Thirdly, I think, is that jazz is underappreciated. I like to imagine that someone who has read a story where the music plays an important role might happen to go online and check out some of the music on Youtube, get his or her hands on it, and listen. Maybe some love might even result.

But fourthly… hm, this might sound crazy, but I think that the US State Department was onto something about jazz back when it was sending jazz musicians out to tour the world (as I discussed here). I think the USSR was onto something too, when they viewed jazz with distrust. Despite all the problems of their interpretations–the racism and the whitewash-universalization by the State Department, the latent racism and the aesthetic snobbery of the Soviet authorities–they were right to feel that there was something deeply democratic in the structure of jazz music: the communal construction of music based on agreed-upon rules and structures, the primacy of (and importance of supporting) individual expression, and the freedom so inescapable in the music. It seems to me that this is a particularly important message–and an inherently political message–that gains pertinence with every passing week, with every new shift toward control. (And I don’t just mean political conservativism, but rather all the different control structures that are part of our world and growing in prominence everywhere.) I don’t know that the message of jazz will necessarily get through in every story that involves jazz, but I think working with a particular material can help infuse the sensibility into the story. I hope so, because, like John Coltrane told Frank Kofsky in this 1966 interview (here, also available in here) –a year before he died–I want to be a force for good:

You know, I want to be a force for real good. In other words, I know that there are bad forces out here that bring suffering to others and misery to the world, but I want to be the opposite force. I want to be the force which is truly for good.

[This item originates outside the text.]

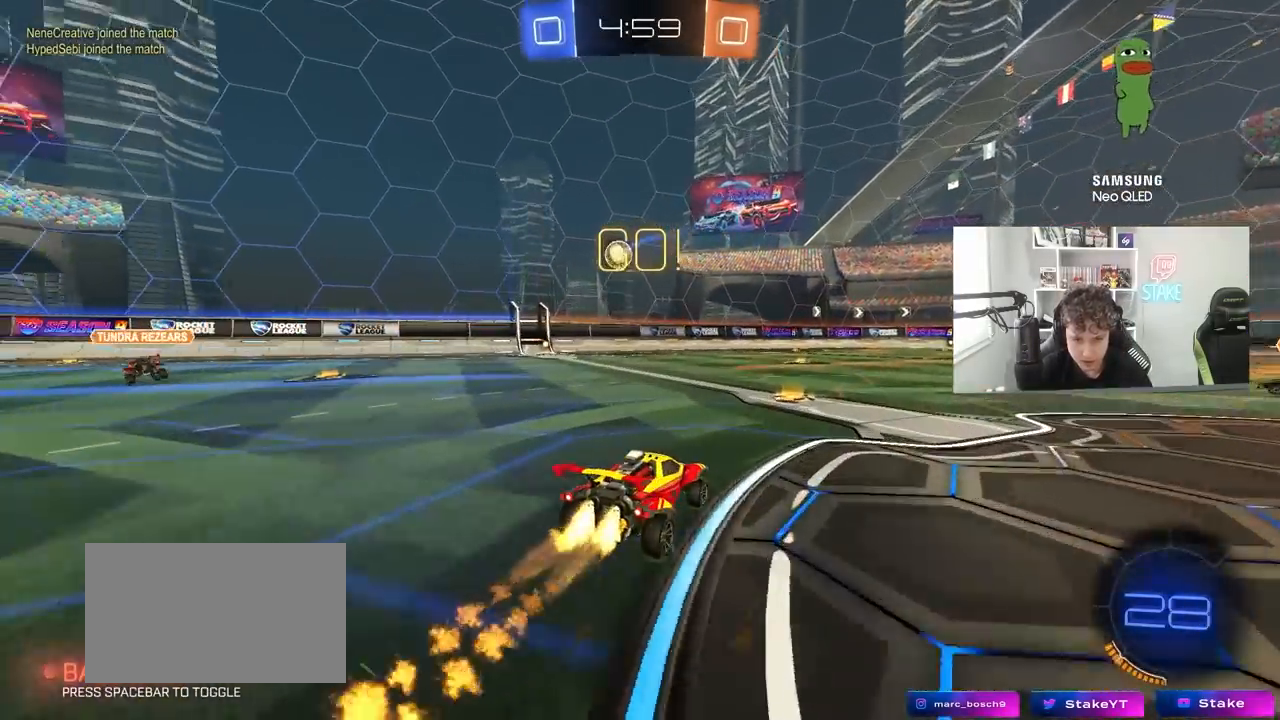
{"keys": ["a", "w"], "mouse": ["left"], "mouse_move": "still", "events": [[100, "a", "down"], [183, "mouse_left", "up"], [233, "a", "up"], [383, "a", "down"], [433, "mouse_left", "down"]]}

It seems to me, today, that speaking against the strictures, the increasing controls, and the interests that would prefer us to shut up and consume and watch our cultures and the world both continue to die. The parting shot by Pizzahacker (Jeff Krupman) in this interview comes to mind:

I make about $5 an hour (maybe less, I don’t have time to calculate) selling my pizzas for $12 to $18 a pizza. They are truly a labor of love. I mix the dough by hand, pick/can the sauce by hand. Make/transport the oven, etc. I spend more on olive oil or wood per pizza than Domino’s does on ingredients for a whole pie. If you think my pizzas are too expensive, Fuck You! Please enjoy your family farm-killing, exploited illegal immigrant-built, fake cheese-laden, nutritionally void, race-to-the-bottom pizza. You deserve it.

Okay, okay, that’s probably way more Miles Davis than John Coltrane, but I’m taking Krupman’s words as more of a diagnosis of some of the things going on. Add in the stuff everyone knows who’s been in an airport since 2001, or paid attention to climate change, and you end up with a lot of stuff for which being a force for good is important. Whether fiction can do much, I don’t know–but it’s certainly no more far-fetched than the idea music could, and lots of pretty intelligent people take that idea for granted today.

Dostoevsky was, I suspect, wrong: Beauty probably will not save the world. Very nifty ideas will probably do that. But beauty can inspire us to have those nifty ideas, and it can give us impetus to have them and to avert disasters, to preserve cultures, arts, foods, and all those other things that make life so much more vivid than a corporation could ever offer us.